EXERCISE AIM: Reproduce the records verbatim, beginning at the start of the records and stopping after the line that contains "Reading left to". Omit the pictures from your copy.

DATA SHOWN:
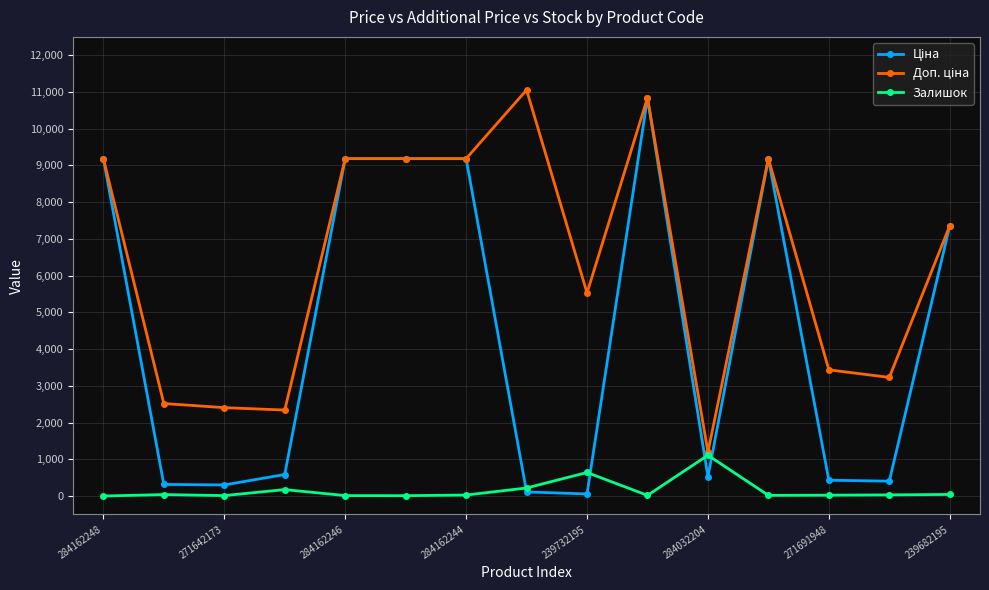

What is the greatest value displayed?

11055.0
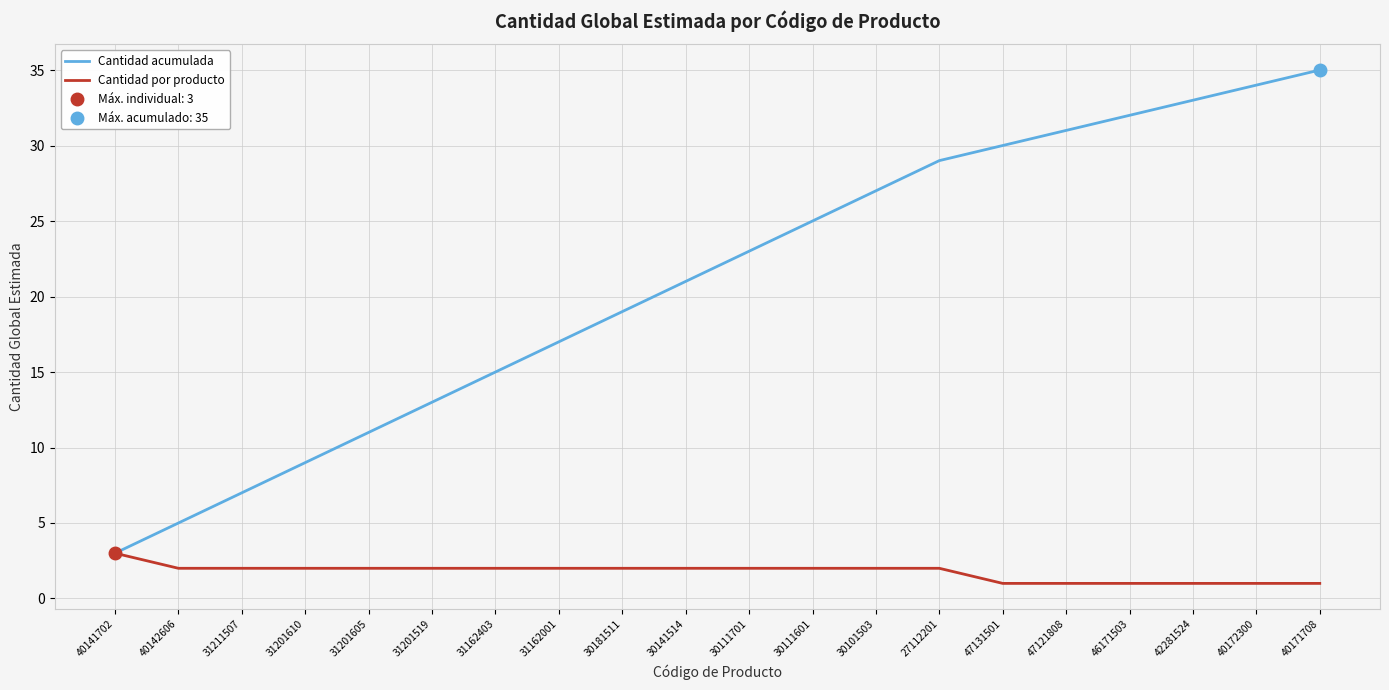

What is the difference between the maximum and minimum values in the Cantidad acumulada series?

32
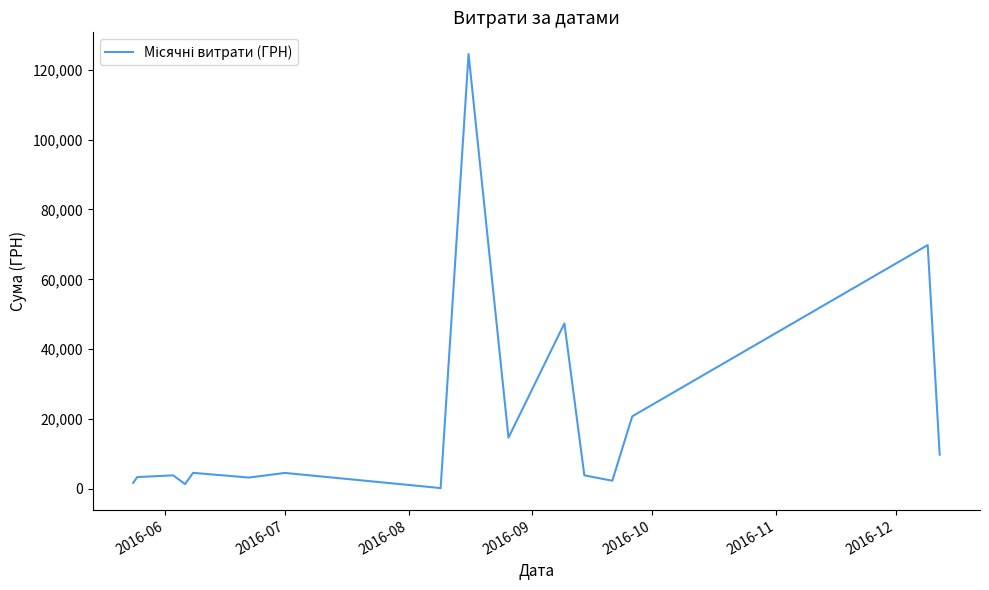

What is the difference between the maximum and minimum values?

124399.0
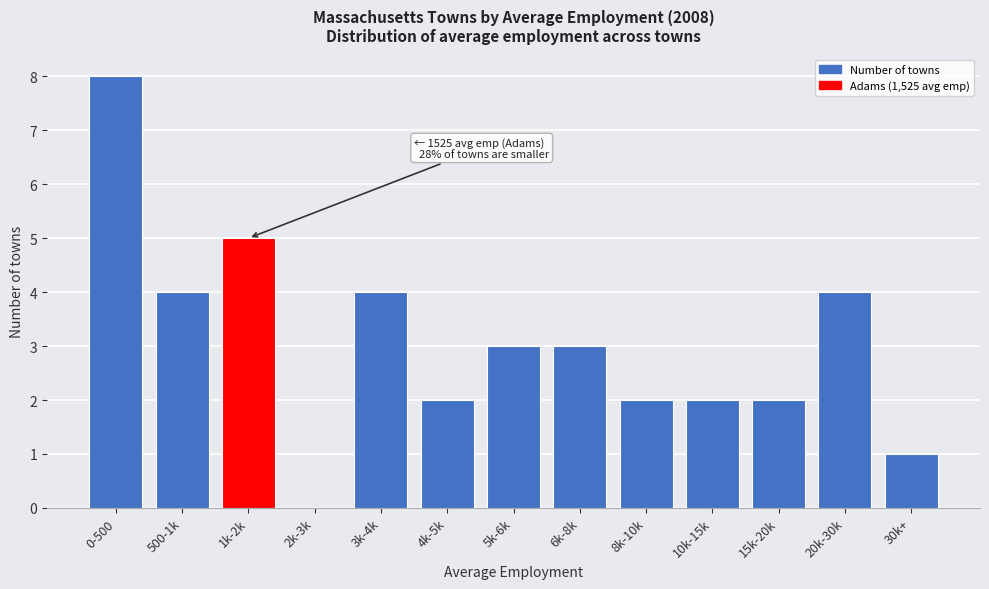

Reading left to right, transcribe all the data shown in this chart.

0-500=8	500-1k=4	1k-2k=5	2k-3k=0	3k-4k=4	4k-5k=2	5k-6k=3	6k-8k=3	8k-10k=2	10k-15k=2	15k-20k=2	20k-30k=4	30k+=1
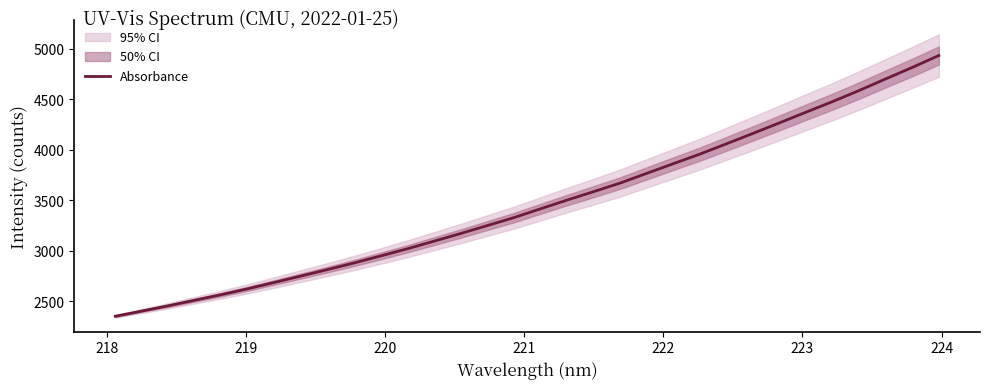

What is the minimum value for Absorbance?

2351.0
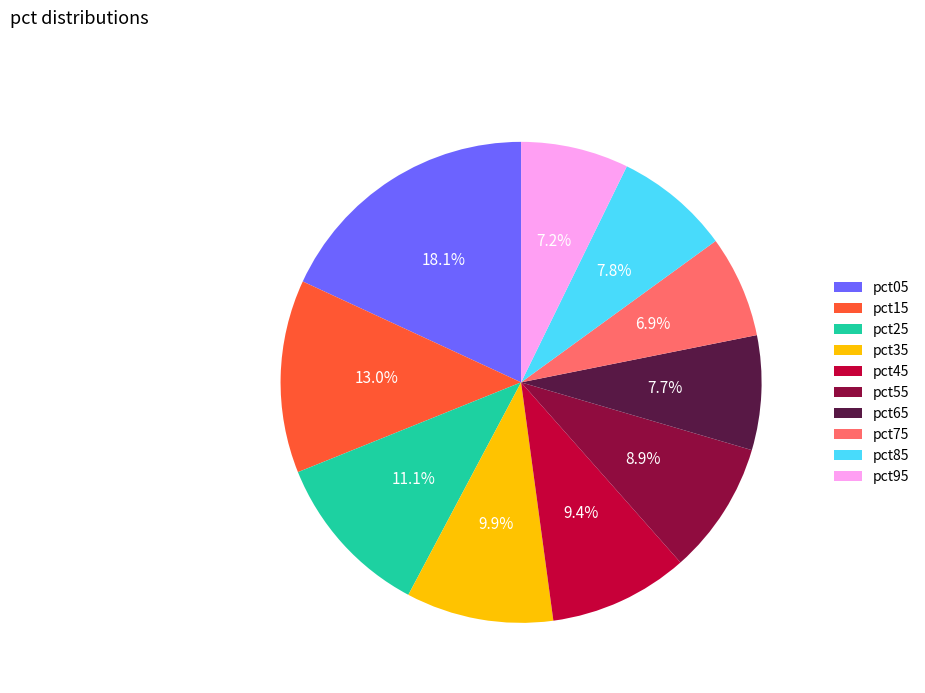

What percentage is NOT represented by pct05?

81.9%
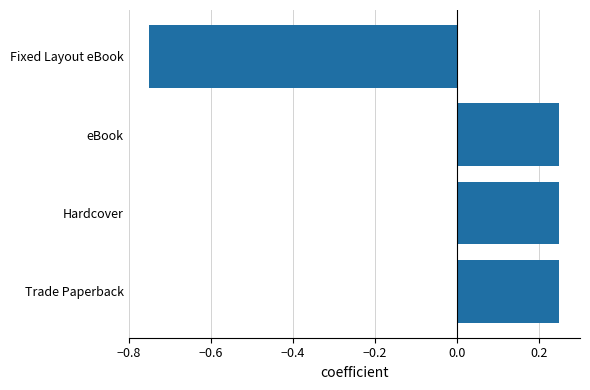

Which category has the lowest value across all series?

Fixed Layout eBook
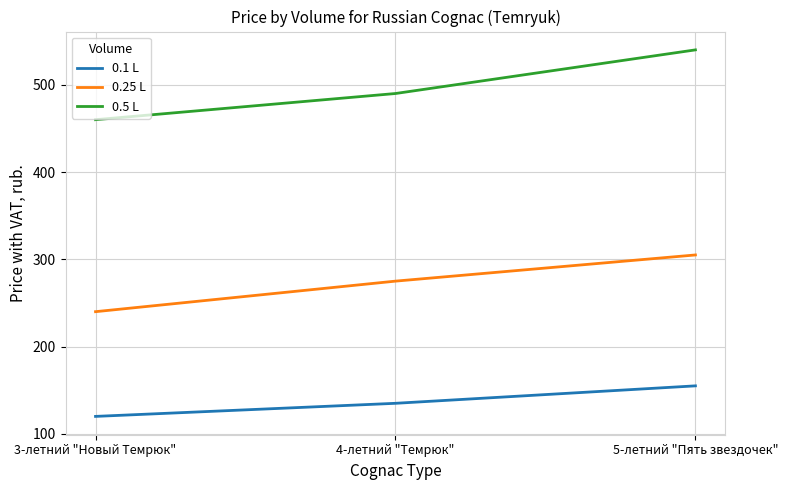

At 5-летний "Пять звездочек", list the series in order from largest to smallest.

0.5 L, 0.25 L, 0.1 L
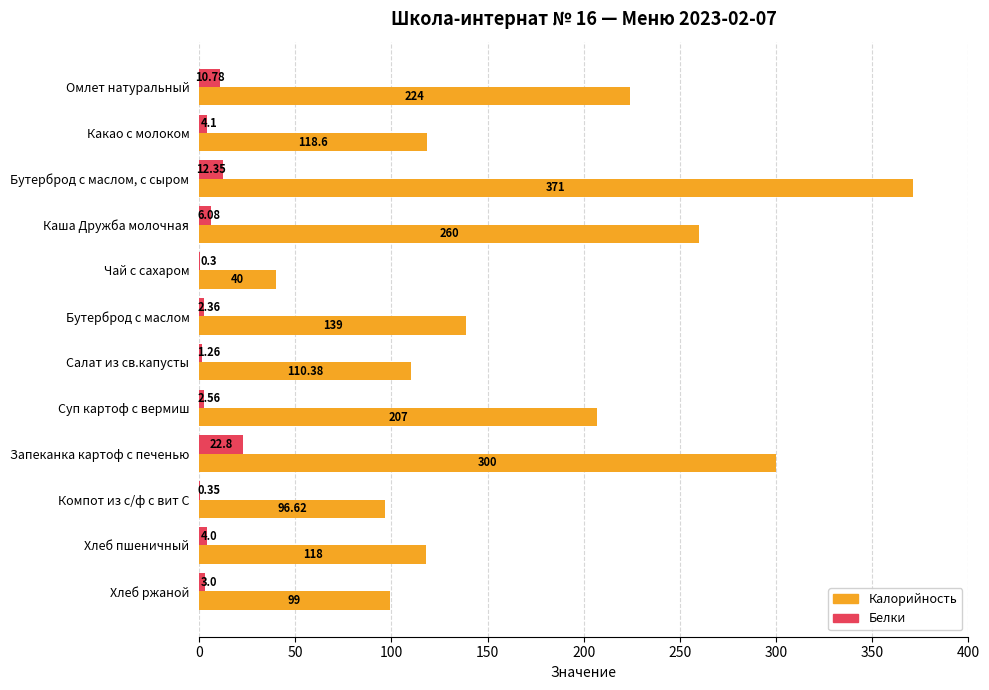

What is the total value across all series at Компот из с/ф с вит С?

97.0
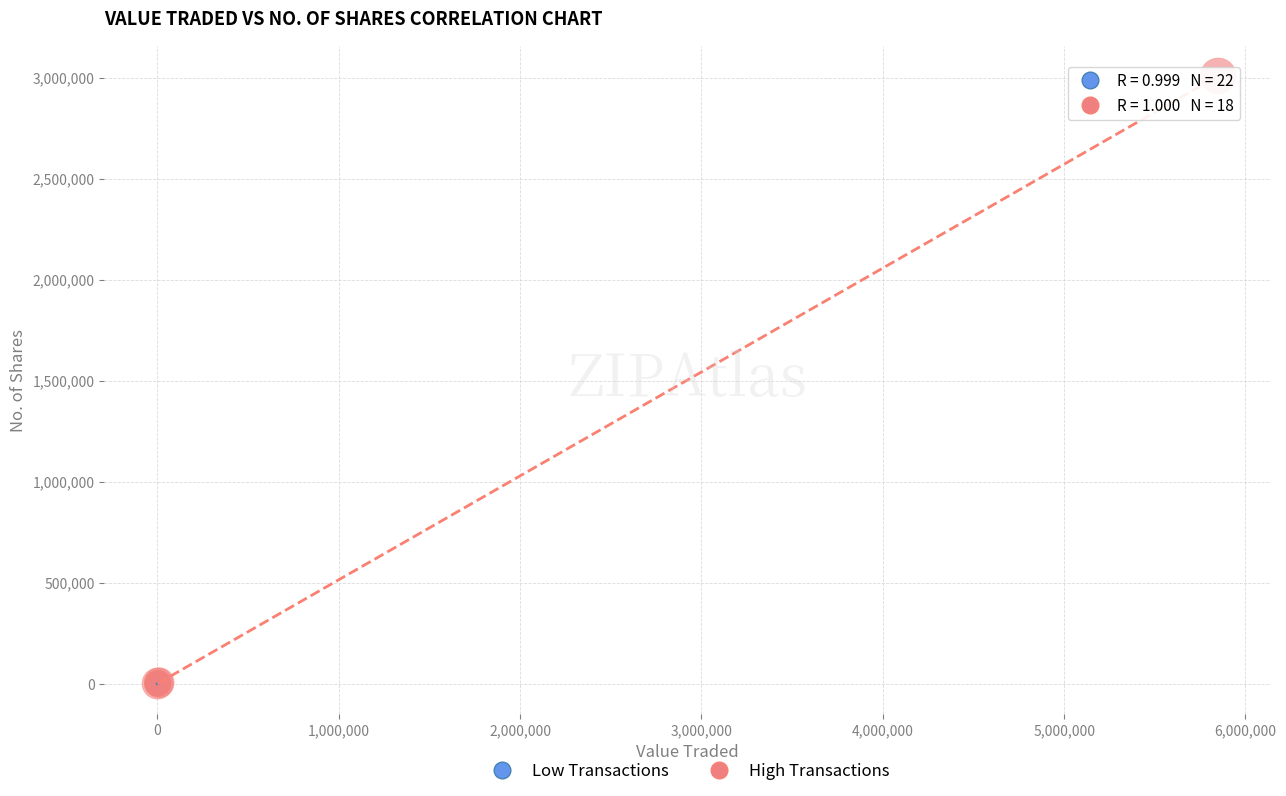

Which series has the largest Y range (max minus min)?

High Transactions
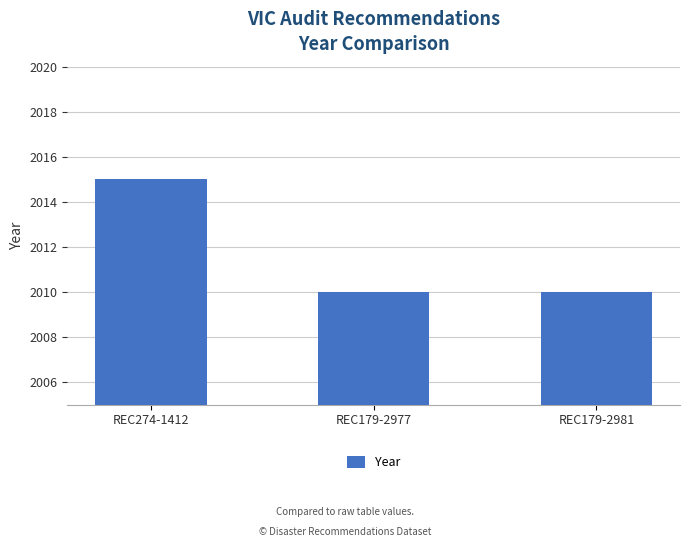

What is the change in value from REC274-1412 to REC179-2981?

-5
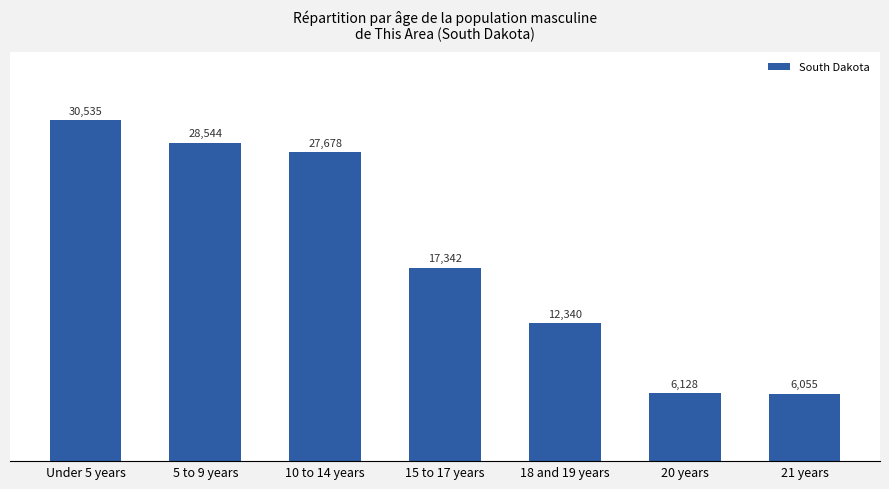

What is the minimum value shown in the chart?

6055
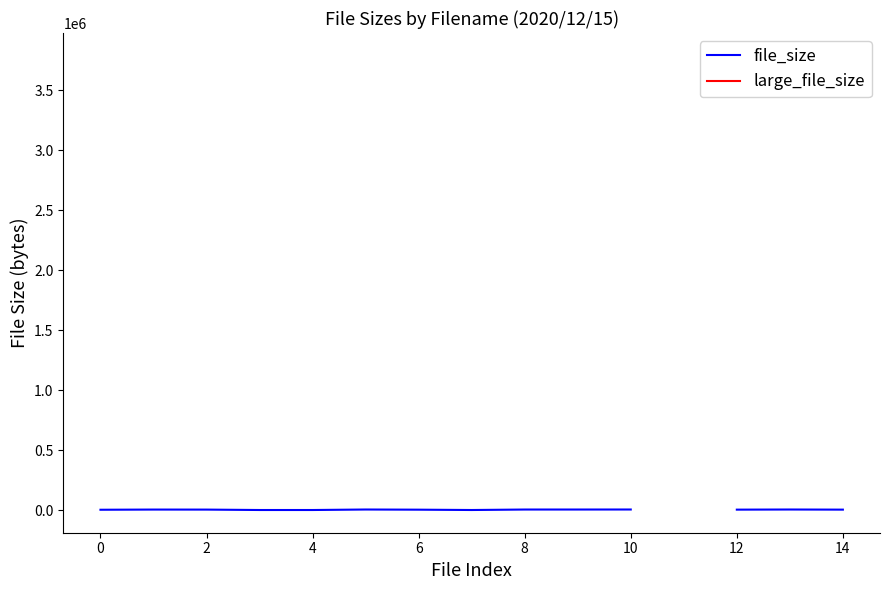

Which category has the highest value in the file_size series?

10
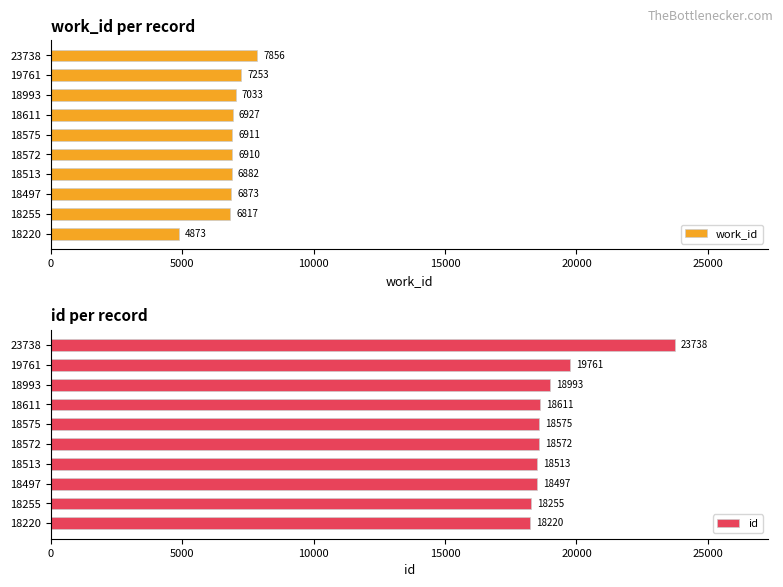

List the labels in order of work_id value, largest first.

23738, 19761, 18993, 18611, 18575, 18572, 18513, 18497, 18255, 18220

RESULT FOR THIS TASK:
What is the greatest value displayed?

11055.0

What is the difference between the maximum and minimum values in the Cantidad acumulada series?

32

What is the difference between the maximum and minimum values?

124399.0

Reading left to right, transcribe all the data shown in this chart.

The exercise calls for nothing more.